- **Data records**

□ □ □

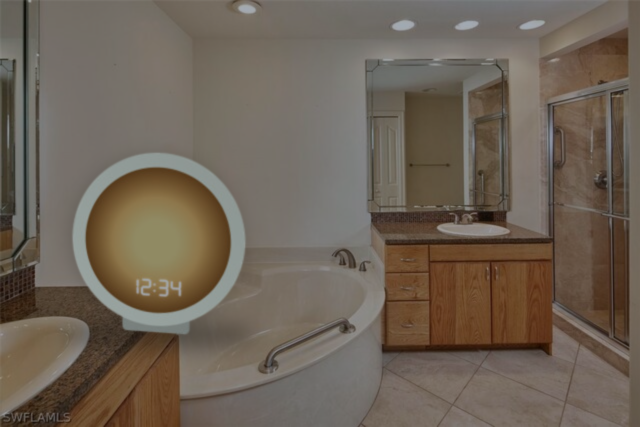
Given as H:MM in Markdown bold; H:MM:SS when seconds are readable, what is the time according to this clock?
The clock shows **12:34**
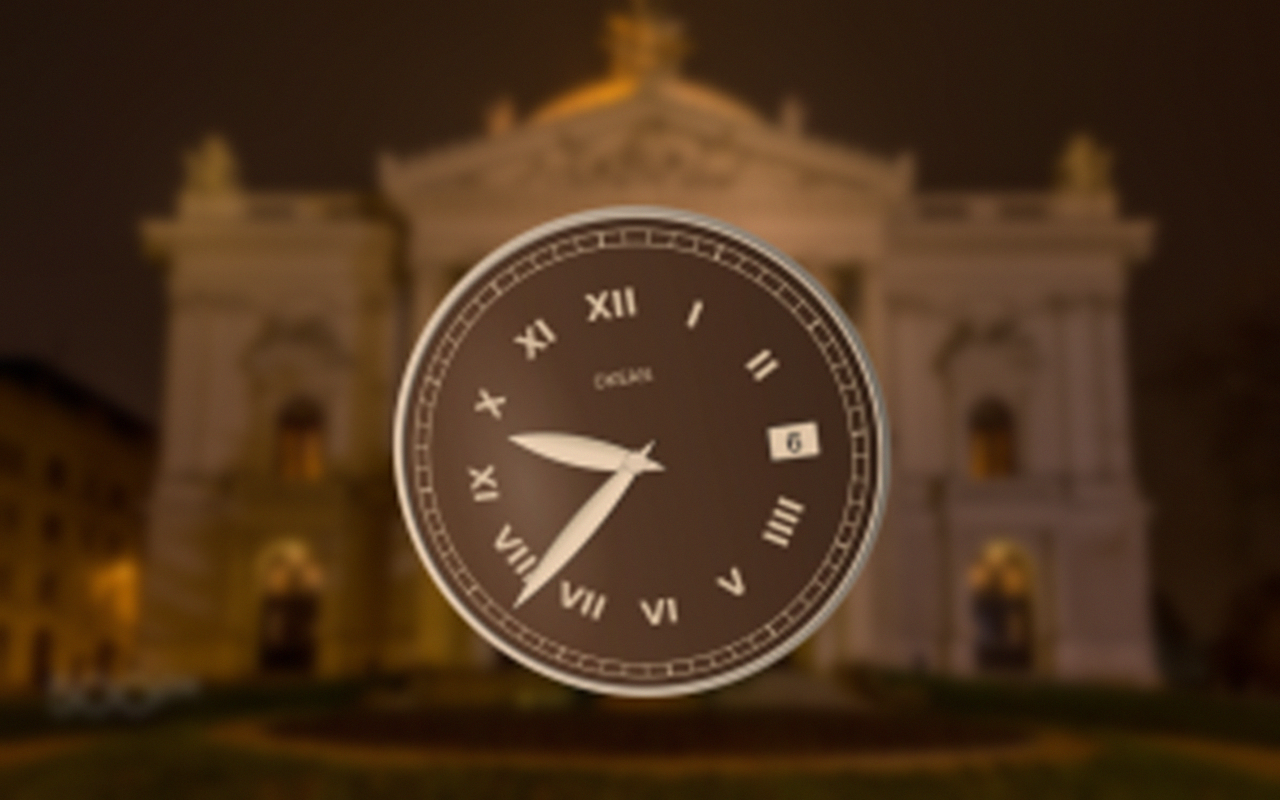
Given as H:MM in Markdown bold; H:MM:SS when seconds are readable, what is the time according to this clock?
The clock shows **9:38**
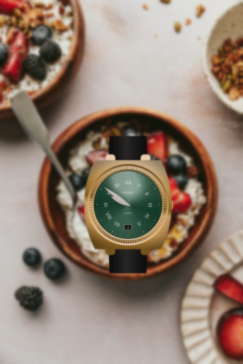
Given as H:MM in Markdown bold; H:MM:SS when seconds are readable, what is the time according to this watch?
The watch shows **9:51**
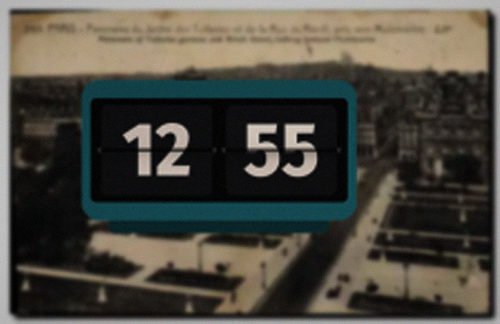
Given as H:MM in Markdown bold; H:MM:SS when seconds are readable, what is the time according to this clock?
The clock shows **12:55**
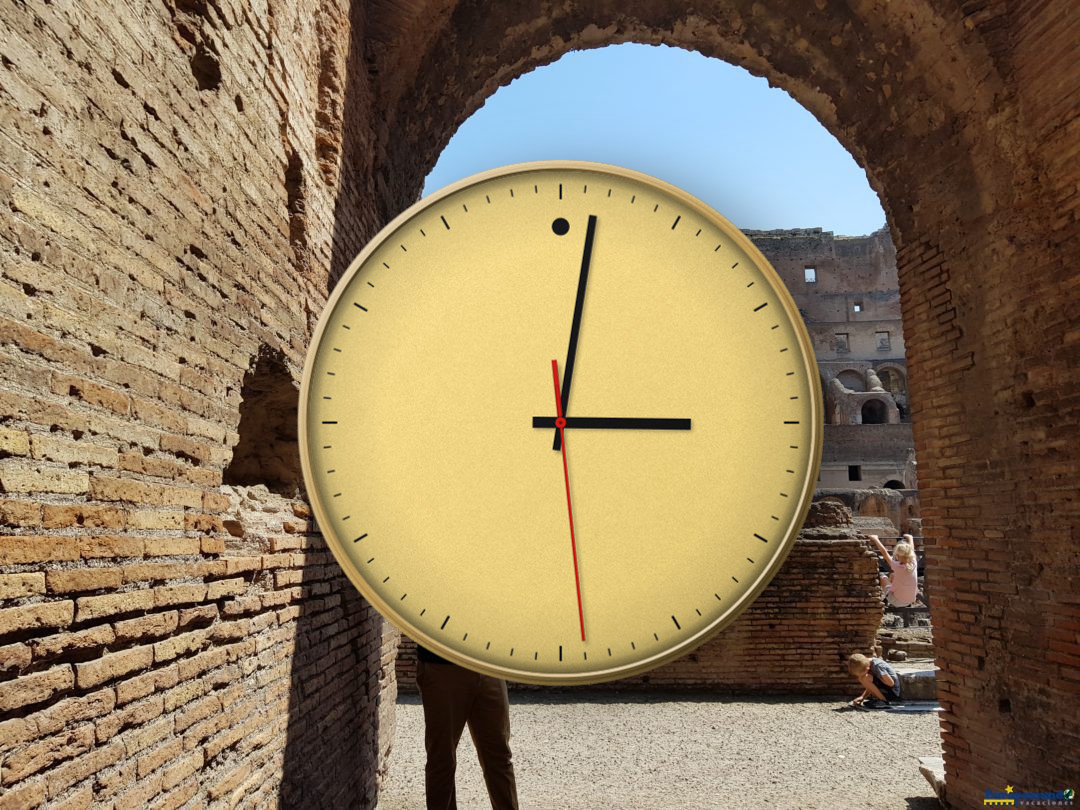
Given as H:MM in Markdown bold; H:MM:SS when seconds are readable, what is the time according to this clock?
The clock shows **3:01:29**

□ □ □

- **The exercise**
Please rewrite the rows above with "reads" substituted for every "shows" and everything else unchanged. Leave out the pictures.

- **Response for this exercise**
Given as H:MM in Markdown bold; H:MM:SS when seconds are readable, what is the time according to this clock?
The clock reads **12:34**
Given as H:MM in Markdown bold; H:MM:SS when seconds are readable, what is the time according to this clock?
The clock reads **9:38**
Given as H:MM in Markdown bold; H:MM:SS when seconds are readable, what is the time according to this watch?
The watch reads **9:51**
Given as H:MM in Markdown bold; H:MM:SS when seconds are readable, what is the time according to this clock?
The clock reads **12:55**
Given as H:MM in Markdown bold; H:MM:SS when seconds are readable, what is the time according to this clock?
The clock reads **3:01:29**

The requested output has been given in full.